Teoria do Newsmaking

by - junho 08, 2017


Há quem diga que o jornalismo é o “espelho real” da sociedade, porém, isso está um tanto quanto longe de ser realidade. Desde a Acta Diuma, uma publicação oficial do Império Romano, criada no ano de 59 a.C, durante o governo Imperial de César, as publicações eram selecionadas a fim de atender o que o Imperador considerava algo noticioso para sua população, onde as publicações não eram imparciais, ou seja, nunca eram publicadas notícias negativas de derrotas do Exército Romano e nem escândalos envolvendo pessoas públicas e aliados do Imperador.
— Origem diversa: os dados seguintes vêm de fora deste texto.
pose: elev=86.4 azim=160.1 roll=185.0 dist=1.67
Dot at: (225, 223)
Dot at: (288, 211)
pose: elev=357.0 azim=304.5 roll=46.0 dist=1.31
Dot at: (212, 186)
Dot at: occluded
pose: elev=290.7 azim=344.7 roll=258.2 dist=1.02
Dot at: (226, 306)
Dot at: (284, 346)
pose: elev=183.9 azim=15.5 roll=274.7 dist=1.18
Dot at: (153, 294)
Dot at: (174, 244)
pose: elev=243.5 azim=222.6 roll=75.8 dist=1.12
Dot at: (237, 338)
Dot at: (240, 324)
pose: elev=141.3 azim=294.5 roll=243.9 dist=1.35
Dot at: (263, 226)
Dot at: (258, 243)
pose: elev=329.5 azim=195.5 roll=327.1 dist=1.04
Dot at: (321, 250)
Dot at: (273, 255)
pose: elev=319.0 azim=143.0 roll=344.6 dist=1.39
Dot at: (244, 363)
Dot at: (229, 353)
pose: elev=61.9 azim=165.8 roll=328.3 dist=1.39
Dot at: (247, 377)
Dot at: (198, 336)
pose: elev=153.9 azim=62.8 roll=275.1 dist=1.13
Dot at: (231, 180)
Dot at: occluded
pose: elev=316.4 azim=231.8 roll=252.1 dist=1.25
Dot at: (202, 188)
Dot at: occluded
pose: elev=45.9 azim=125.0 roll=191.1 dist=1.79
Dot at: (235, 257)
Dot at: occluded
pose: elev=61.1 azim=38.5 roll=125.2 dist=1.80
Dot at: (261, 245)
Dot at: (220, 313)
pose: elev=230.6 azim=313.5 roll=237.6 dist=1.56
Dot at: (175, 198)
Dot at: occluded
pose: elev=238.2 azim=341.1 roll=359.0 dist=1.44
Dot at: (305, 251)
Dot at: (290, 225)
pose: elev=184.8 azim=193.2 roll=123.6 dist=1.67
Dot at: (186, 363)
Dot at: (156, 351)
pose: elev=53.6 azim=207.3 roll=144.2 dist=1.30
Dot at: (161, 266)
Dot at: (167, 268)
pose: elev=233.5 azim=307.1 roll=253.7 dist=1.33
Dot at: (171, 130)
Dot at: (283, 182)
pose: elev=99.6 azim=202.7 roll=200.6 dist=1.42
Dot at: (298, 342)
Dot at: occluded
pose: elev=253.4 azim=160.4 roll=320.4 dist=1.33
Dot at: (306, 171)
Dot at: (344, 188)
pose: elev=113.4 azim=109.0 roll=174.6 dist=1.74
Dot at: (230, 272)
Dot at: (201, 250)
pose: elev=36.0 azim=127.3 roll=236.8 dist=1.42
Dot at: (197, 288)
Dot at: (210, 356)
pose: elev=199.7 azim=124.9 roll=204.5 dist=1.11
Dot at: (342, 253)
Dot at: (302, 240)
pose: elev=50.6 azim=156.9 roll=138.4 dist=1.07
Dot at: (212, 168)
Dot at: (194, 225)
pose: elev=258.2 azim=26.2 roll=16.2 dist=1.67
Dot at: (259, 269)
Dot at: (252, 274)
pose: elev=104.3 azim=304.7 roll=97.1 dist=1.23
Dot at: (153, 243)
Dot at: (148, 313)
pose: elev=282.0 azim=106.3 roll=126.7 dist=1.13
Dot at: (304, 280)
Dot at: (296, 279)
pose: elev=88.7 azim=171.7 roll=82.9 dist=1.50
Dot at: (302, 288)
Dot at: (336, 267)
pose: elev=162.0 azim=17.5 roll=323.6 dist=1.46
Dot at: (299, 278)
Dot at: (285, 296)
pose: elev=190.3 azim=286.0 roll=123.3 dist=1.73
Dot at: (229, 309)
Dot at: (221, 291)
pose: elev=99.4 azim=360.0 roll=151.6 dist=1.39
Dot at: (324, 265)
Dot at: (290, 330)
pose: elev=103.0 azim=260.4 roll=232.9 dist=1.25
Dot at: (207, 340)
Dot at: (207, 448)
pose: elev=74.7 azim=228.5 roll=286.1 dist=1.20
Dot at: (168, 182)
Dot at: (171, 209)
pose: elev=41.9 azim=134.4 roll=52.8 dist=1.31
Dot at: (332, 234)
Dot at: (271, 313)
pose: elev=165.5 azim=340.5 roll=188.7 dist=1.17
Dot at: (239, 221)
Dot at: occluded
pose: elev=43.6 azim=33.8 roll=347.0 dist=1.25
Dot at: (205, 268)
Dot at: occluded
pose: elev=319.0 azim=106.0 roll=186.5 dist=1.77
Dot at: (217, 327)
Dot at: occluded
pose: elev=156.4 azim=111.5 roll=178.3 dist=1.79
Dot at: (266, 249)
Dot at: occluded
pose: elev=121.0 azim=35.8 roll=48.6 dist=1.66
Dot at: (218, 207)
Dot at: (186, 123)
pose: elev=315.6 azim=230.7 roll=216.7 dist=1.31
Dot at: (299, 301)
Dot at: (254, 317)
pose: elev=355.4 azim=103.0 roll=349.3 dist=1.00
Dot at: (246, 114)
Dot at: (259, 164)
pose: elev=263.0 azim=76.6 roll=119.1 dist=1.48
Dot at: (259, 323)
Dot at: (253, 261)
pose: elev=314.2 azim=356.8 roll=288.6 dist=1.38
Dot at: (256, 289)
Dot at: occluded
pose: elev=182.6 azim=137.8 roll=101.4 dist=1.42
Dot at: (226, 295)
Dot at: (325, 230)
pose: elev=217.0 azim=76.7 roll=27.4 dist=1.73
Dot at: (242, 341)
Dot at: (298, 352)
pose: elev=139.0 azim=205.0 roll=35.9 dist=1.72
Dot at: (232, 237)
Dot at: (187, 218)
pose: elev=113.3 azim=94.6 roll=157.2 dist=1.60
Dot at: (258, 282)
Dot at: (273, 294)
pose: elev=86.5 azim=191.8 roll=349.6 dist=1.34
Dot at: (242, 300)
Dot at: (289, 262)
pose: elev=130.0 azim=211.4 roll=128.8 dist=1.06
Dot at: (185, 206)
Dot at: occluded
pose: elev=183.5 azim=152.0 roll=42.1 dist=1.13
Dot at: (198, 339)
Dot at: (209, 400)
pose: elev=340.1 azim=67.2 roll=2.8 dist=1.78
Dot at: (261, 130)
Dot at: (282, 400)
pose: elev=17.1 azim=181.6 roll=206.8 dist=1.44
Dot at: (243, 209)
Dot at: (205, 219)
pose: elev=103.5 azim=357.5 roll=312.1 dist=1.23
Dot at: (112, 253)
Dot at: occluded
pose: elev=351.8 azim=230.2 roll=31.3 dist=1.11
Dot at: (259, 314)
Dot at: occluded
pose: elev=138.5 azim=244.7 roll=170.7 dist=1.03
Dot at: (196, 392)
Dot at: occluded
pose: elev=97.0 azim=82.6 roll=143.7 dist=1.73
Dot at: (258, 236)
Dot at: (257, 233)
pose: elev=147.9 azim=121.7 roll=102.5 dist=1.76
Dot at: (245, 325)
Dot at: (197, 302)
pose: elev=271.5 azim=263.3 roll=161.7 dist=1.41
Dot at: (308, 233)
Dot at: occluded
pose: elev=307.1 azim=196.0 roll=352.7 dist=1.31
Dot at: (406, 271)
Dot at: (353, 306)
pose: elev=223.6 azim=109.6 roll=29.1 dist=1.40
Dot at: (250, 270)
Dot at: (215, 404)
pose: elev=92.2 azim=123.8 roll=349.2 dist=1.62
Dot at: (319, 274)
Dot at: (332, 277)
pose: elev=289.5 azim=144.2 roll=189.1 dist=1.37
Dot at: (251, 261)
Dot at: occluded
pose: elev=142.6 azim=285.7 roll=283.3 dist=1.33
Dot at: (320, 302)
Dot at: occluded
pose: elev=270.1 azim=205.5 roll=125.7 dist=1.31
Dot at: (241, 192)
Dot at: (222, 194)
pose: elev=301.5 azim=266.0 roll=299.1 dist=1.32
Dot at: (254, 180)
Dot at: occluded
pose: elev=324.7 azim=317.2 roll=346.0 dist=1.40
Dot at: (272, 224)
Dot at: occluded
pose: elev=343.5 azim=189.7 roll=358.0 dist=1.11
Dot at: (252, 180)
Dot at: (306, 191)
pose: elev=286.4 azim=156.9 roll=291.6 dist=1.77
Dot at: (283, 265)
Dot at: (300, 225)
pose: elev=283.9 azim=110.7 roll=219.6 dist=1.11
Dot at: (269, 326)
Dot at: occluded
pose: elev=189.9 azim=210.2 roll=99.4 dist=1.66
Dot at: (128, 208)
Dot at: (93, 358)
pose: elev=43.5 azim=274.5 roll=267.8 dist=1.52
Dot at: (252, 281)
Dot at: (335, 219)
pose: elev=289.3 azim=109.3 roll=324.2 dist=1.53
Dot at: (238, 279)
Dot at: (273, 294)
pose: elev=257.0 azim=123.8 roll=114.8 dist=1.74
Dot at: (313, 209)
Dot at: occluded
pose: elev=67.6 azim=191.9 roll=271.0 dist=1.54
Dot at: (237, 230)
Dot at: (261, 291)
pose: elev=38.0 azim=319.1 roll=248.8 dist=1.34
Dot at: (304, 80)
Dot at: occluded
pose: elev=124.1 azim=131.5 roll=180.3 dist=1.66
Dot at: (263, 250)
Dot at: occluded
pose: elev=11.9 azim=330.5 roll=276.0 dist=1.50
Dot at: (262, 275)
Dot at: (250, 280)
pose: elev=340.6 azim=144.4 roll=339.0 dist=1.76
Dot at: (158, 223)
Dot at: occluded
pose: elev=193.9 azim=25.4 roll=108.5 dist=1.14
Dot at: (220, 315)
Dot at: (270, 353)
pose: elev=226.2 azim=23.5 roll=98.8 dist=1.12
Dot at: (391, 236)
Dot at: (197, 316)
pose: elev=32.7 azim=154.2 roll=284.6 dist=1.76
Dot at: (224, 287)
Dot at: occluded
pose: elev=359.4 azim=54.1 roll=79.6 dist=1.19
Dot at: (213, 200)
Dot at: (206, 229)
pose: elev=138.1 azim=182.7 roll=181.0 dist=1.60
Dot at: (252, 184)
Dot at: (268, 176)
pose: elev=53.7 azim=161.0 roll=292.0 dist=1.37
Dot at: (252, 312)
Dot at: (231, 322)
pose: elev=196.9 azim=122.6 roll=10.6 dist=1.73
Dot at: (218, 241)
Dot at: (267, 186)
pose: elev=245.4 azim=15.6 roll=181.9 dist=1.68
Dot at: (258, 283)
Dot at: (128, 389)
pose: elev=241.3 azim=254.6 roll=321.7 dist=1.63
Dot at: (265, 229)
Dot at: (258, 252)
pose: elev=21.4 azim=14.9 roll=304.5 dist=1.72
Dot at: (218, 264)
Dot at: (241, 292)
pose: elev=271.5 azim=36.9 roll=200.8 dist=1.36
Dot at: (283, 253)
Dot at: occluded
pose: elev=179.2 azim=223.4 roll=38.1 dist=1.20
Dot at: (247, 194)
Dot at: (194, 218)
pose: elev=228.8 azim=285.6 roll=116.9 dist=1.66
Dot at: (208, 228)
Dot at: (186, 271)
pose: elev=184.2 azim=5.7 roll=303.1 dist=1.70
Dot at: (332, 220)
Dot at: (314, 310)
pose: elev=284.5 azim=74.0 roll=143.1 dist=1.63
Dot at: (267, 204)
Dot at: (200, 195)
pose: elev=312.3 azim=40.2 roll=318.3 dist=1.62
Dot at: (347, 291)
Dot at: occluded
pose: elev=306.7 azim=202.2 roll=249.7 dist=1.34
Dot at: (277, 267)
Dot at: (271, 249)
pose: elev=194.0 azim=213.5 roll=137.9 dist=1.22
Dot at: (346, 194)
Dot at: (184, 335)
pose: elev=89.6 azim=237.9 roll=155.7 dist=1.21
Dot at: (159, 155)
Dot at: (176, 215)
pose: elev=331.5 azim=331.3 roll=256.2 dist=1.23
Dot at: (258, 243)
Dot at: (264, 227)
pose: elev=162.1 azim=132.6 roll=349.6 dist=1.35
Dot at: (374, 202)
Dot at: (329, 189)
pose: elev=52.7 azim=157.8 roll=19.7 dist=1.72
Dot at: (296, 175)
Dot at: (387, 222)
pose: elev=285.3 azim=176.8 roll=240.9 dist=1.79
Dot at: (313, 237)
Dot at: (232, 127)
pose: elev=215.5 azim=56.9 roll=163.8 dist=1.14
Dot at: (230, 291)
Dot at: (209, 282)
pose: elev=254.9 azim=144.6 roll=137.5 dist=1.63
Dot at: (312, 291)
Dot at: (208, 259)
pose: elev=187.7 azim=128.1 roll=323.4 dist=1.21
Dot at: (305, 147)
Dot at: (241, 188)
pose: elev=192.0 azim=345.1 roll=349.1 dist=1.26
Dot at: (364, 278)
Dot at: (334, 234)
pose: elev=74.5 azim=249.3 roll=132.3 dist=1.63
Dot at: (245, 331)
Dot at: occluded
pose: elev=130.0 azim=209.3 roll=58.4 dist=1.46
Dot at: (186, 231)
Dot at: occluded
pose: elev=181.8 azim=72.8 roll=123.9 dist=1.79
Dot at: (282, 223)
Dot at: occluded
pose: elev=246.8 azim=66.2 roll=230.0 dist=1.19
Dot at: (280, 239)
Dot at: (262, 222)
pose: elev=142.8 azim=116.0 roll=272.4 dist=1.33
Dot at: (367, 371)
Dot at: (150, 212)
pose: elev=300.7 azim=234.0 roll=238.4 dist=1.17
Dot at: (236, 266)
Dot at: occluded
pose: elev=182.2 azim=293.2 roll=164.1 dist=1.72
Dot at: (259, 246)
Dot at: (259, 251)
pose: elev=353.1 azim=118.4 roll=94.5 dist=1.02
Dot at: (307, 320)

Nos tempos atuais, o cotidiano produz um número abundante de fatos, onde os veículos de informação se assemelham a uma rotina industrial, no qual as informações devem passar por uma triagem, submetida a uma série de operações e pressões sociais, que fazem parte do senso comum das redações e do profissional do jornalismo, para que assim surja a notícia. A partir dessa ideia, surge a perspectiva da Teoria do Newsmaking.

Esse modelo teórico, cuja sistematização foi feita por autores como Mauro Wolf e Nelson Tranquina, abandona a Teoria do Espelho, a qual prega que o jornalismo reflete a realidade, e dá ênfase ao caráter convencional das notícias, onde as convenções jornalísticas determinam e definem o que seja notícia. 



Essa construção de uma suposta realidade acontece porque nesse meio de rotina industrial há vários procedimentos que limitam a construção do jornalista em busca da realidade, tendo em vista que o mesmo acaba sendo submisso a um planejamento produtivo, mesmo ele sendo participante ativo na construção da realidade, já que as normas dentro da organização em que o profissional trabalha teriam mais importância do que suas preferências pessoais na filtragem das informações.

Para que ocorra a análise das informações para saber qual irá integrar ou não o fluxo rotineiro de uma organização, elas são regradas por valores-notícia, que são os elementos e princípios os quais determinam se tal informação é merecedora ou não de ser transformada em matéria noticiável. Ressaltando que esses valores não podem e nem dever ser analisados isoladamente, pois podem estar interligados a outros importantes acontecimentos.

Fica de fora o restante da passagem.